The Government of Canada has announced a crackdown on software-defined radio devices, including the popular Flipper Zero multi-tool, in response to a spate of car thefts — despite the Flipper Zero's complete unsuitability for grand theft auto.
"Auto theft is a problem the government can't tackle alone. At today’s auto theft summit, we sat down with provincial leaders, mayors, law enforcement and industry to find solutions and steps we can take together to eradicate the scourge of auto theft in Canada," François-Philippe Champagne, minister for innovation, science, and industry, claimed following the conclusion of the National Summit on Combating Auto Theft.
"Criminals have been using sophisticated tools to steal cars. And Canadians are rightfully worried. Today, I announced we are banning the importation, sale and use of consumer hacking devices, like flippers [sic], used to commit these crimes."
"We have heard the message from Canadians: all orders of government, Federal, Provincial, and Municipal, must work together with police, the auto industry, the insurance sector, and stakeholders to deal with auto thefts," added Arif Virani, Minister of Justice and Canada's attorney general. "I am grateful to everyone who took part in today’s summit. We did more than talk shop. We came away with a plan to take on the criminals who are compromising the safety of our communities."
That plan, though, is likely to raise eyebrows — containing, as it does, a proposal to "ban devices used to steal vehicles by copying the wireless signals for remote keyless entry, such as the Flipper Zero, which would allow for the removal of those devices from the Canadian marketplace through collaboration with law enforcement agencies."
Hitting mass production back in 2021 following a highly successful crowdfunding campaign, the Flipper Zero — originally billed as "the hacker's multi-tool," before "hacker" was elided in favor of "geeks" to avoid the negative connotations associated with the label — is a handy hardware multi-tool that covers a range of use-cases from wired general-purpose input/output (GPIO) tasks to sub-gigahertz radio, Near-Field Communication (NFC), and even infrared signal capture and playback. Its uses are numerous — but, to the best of anyone's knowledge, do not extend to making automotive theft easier.

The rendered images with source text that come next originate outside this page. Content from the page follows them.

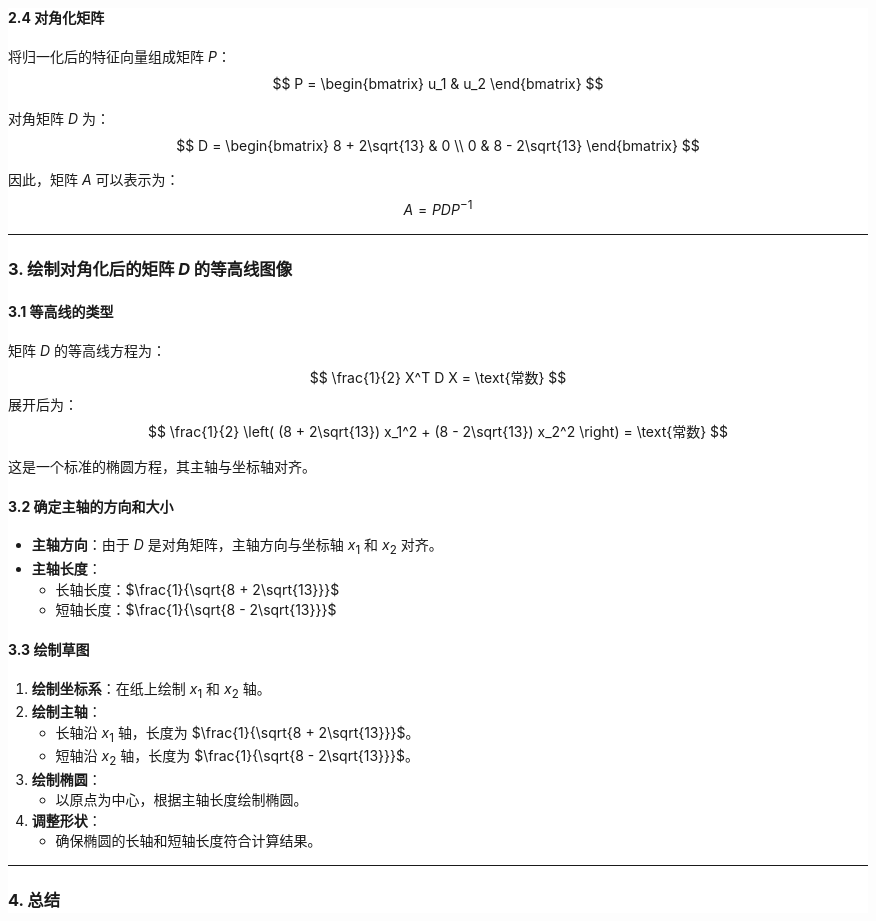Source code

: #### 2.4 对角化矩阵

将归一化后的特征向量组成矩阵 $P$：
$$
P = \begin{bmatrix} u_1 & u_2 \end{bmatrix}
$$

对角矩阵 $D$ 为：
$$
D = \begin{bmatrix} 8 + 2\sqrt{13} & 0 \\ 0 & 8 - 2\sqrt{13} \end{bmatrix}
$$

因此，矩阵 $A$ 可以表示为：
$$
A = P D P^{-1}
$$

---

### 3. 绘制对角化后的矩阵 $D$ 的等高线图像

#### 3.1 等高线的类型

矩阵 $D$ 的等高线方程为：
$$
\frac{1}{2} X^T D X = \text{常数}
$$
展开后为：
$$
\frac{1}{2} \left( (8 + 2\sqrt{13}) x_1^2 + (8 - 2\sqrt{13}) x_2^2 \right) = \text{常数}
$$

这是一个标准的椭圆方程，其主轴与坐标轴对齐。

#### 3.2 确定主轴的方向和大小

- **主轴方向**：由于 $D$ 是对角矩阵，主轴方向与坐标轴 $x_1$ 和 $x_2$ 对齐。
- **主轴长度**：
  - 长轴长度：$\frac{1}{\sqrt{8 + 2\sqrt{13}}}$
  - 短轴长度：$\frac{1}{\sqrt{8 - 2\sqrt{13}}}$

#### 3.3 绘制草图

1. **绘制坐标系**：在纸上绘制 $x_1$ 和 $x_2$ 轴。
2. **绘制主轴**：
   - 长轴沿 $x_1$ 轴，长度为 $\frac{1}{\sqrt{8 + 2\sqrt{13}}}$。
   - 短轴沿 $x_2$ 轴，长度为 $\frac{1}{\sqrt{8 - 2\sqrt{13}}}$。
3. **绘制椭圆**：
   - 以原点为中心，根据主轴长度绘制椭圆。
4. **调整形状**：
   - 确保椭圆的长轴和短轴长度符合计算结果。

---

### 4. 总结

That's not to say technology doesn't play a part in modern vehicle thefts: in addition to wired attacks against the CAN bus, many vehicles are susceptible to attacks to their keyless entry and start systems — the most common of which is a simple signal-boost attack, in which a high-gain antenna and power amplifier positioned close enough to the key fob amplifies its signal to reach the target vehicle, unlock its doors, and start its engine.
The Flipper Zero, however, can't do this — yet is the only device specifically name-dropped in the governmental announcement. Despite that, it's unlikely to be the only hardware affected should the proposal make its way to law: any ban which would block the sale of radio hardware suitable for car theft would, by its nature, cover almost the entire software-defined radio (SDR) market.
The proposal comes on the back of skyrocketing car losses, with Quebec reporting a 50 per cent rise in vehicle thefts year-on-year in 2022, closely followed by Ontario at 48.3 per cent, Atlantic Canada at 34.5 per cent, and Alberta at 18.35 per cent. These figures, however, are not broken down by category, with many being the result of low-tech carjackings and others the work of what the government describes as "lower level threat groups, with violent gangs being the most prevalent" rather than high-tech hackers.
"We'd appreciate it if you could provide any evidence of Flipper Zero being involved in any criminal activities of this kind," the gadget's creators, Flipper Devices, wrote on Twitter in response to the proposal's very specific name-dropping of the tool. "We're not aware of any events like this and frankly speaking not sure what was the reason for this discussion to begin with."
The Government of Canada has published its Statement of Intent, signatories to which include Honda Canada, GM Canada, and Toyota, along with insurance firms and the Global Automakers of Canada trade group. Thus far, no timescale has been provided for a debate on the proposed ban.